Nadie escucha su bramido
que colma el abismo
donde el becerro cayó.
Su desolación
es blanca como la leche,
dura como el picacho.
Es muy tarde
para que algo
aparezca.
Mira lejos
la vaca del sufrimiento.
III
Pero no solo ha cumplido la poeta el mandato de la abuela materna que, en uno de los memoriosos poemas del libro, le señala: “Guarda la natura”, como una ley de vida; y, obedeciéndola, la heredera ha contemplado a fondo la naturaleza y se ha compenetrado con ella, agreste y salobre, piadosa y sensual, levantando a pulso sus leves y breves paisajes japoneses. También es posible encontrar, como delicadas tablas holandesas, en algunos de sus poemas, sutiles escenas de interior, donde un sesgo de visión captura un instante doméstico lleno de dramática pulcritud:
El silencio de mi madre
es un paisaje:
blanco
solo
irreparable.
Nadie oye
la vejez.
IV
En una poesía tan plástica, tan visual y sensual, no podía faltar, por supuesto, la mirada de Eros: en este Adriático de amplias vertientes y corrientes de mareas que dialogan de un extremo a otro de dos continentes, de dos climas, de dos lenguas, el humano amor no se separa de la exuberancia de esa natura colmada de significados de la que pende y depende la voz de Saraceni:
Los mangos crecen amarillos
en el corazón que me dejas
cada noche entre las manos.
Te cumples en mi sangre
como materia que cae
y golpea la vida
en el extremo de la lengua.
Cuando un mango
toca la tierra
enloquece el amarillo
y grita el jugo de su pulpa
para que vuelvas.
Libro de amor en muchos sentidos: de amorosa memoria de las raíces ancestrales de la casa familiar, de amorosa exaltación frente a la plenitud existencial del animal, de amorosa veneración y celebración del cuerpo en la fiebre de sus lujos, Adriático se cierra con un poema sorprendente, organizado como un mito.
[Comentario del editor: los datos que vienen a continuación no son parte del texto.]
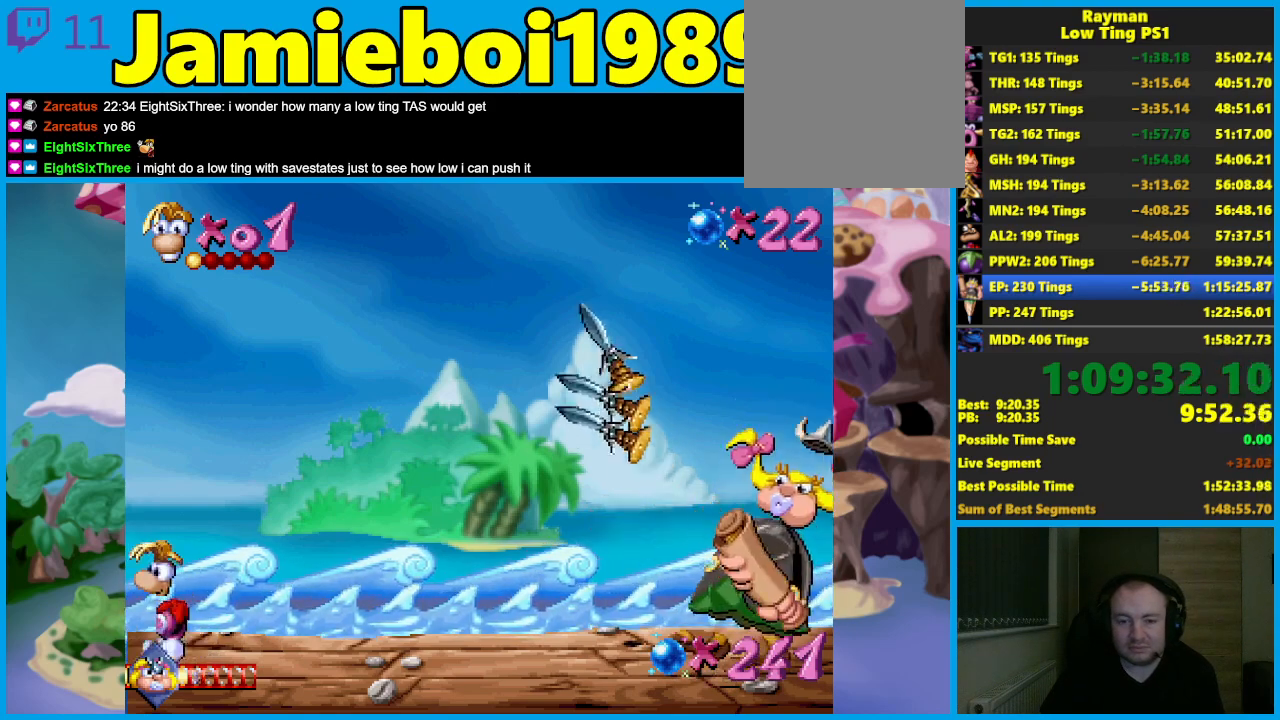
{"buttons": [], "left_stick": "center", "button_events": []}
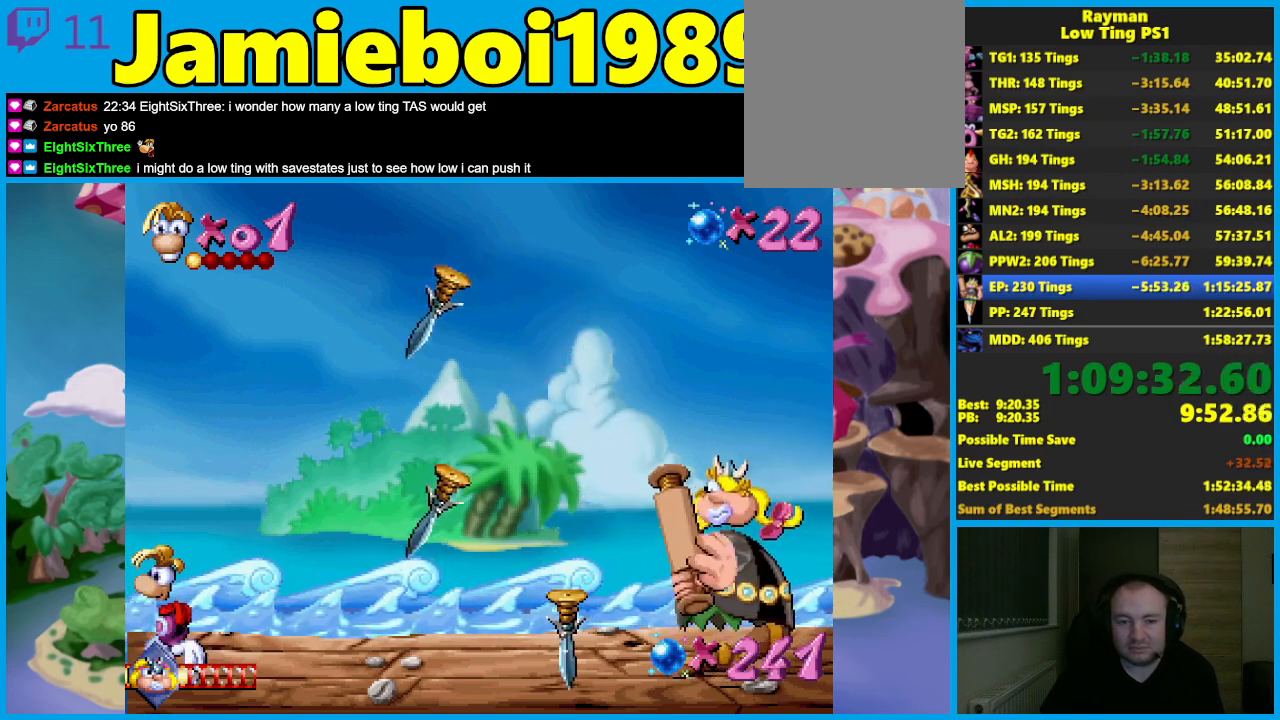
{"buttons": ["A"], "left_stick": "right", "button_events": [[450, "A", "down"]]}
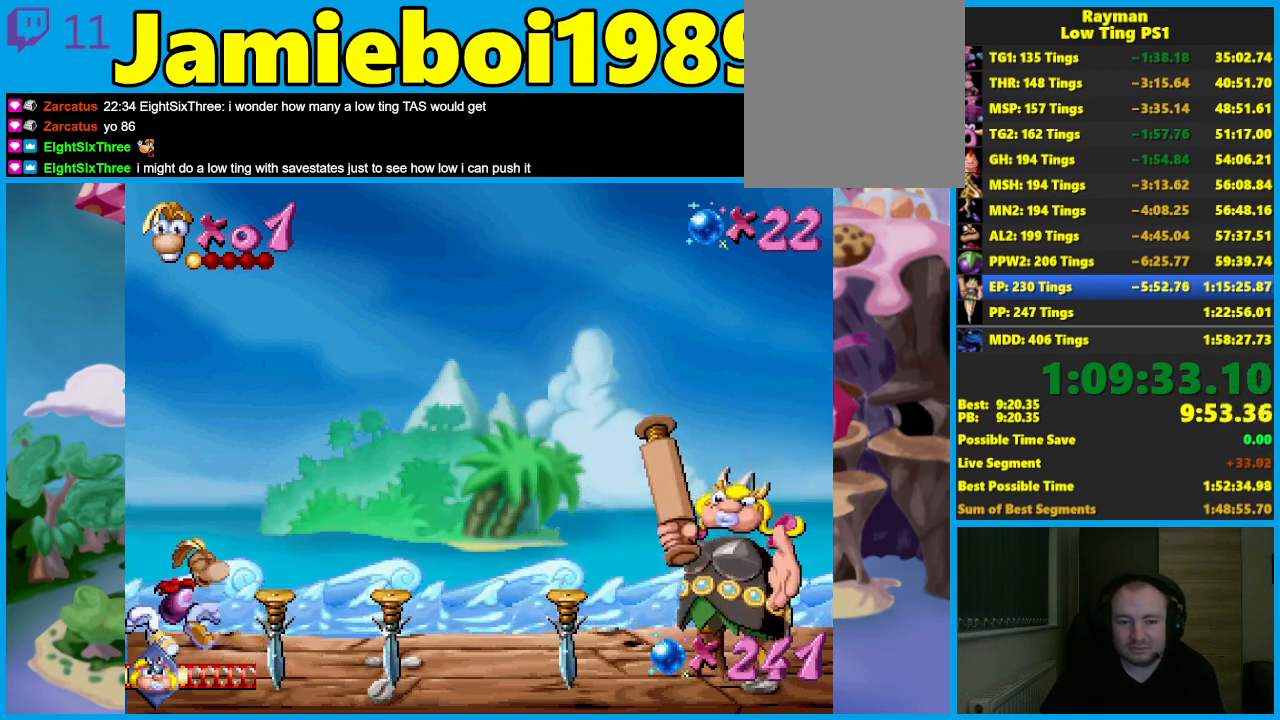
{"buttons": [], "left_stick": "right", "button_events": [[400, "A", "up"]]}
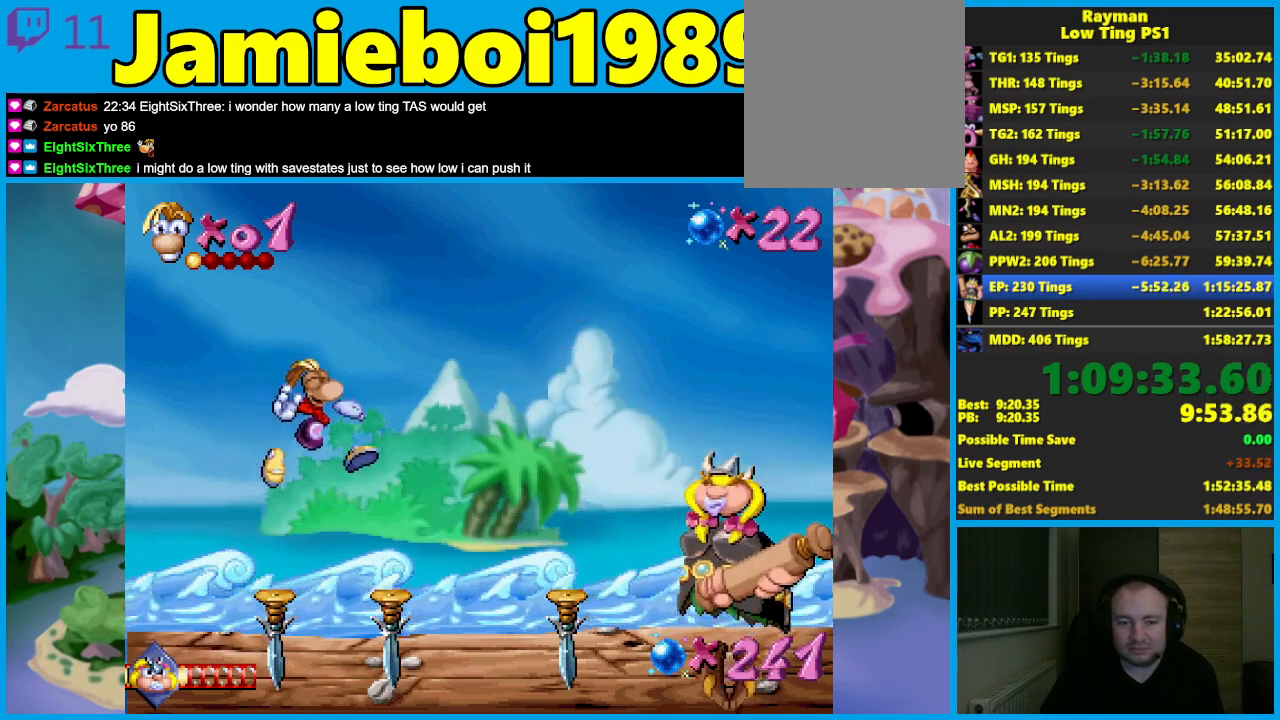
{"buttons": [], "left_stick": "right", "button_events": []}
El amor tiene a veces la fuerza de crear un mito, de provocar un relato que no puede ser de otro modo que legendario, fabuloso, terrenal y, a la vez, extraterreno, fantástico, misterioso. Saraceni no tiene miedo de seguirle la corriente a esta impulsión mítica del amor que se levanta temerario, dispuesto a todo, y hace, entonces, del Adriático un personaje, cifra del amado y del amante, con el que celebra bodas felices. Bella corona para un libro como este, sensual y gozoso, que no hace más que tentar la plenitud.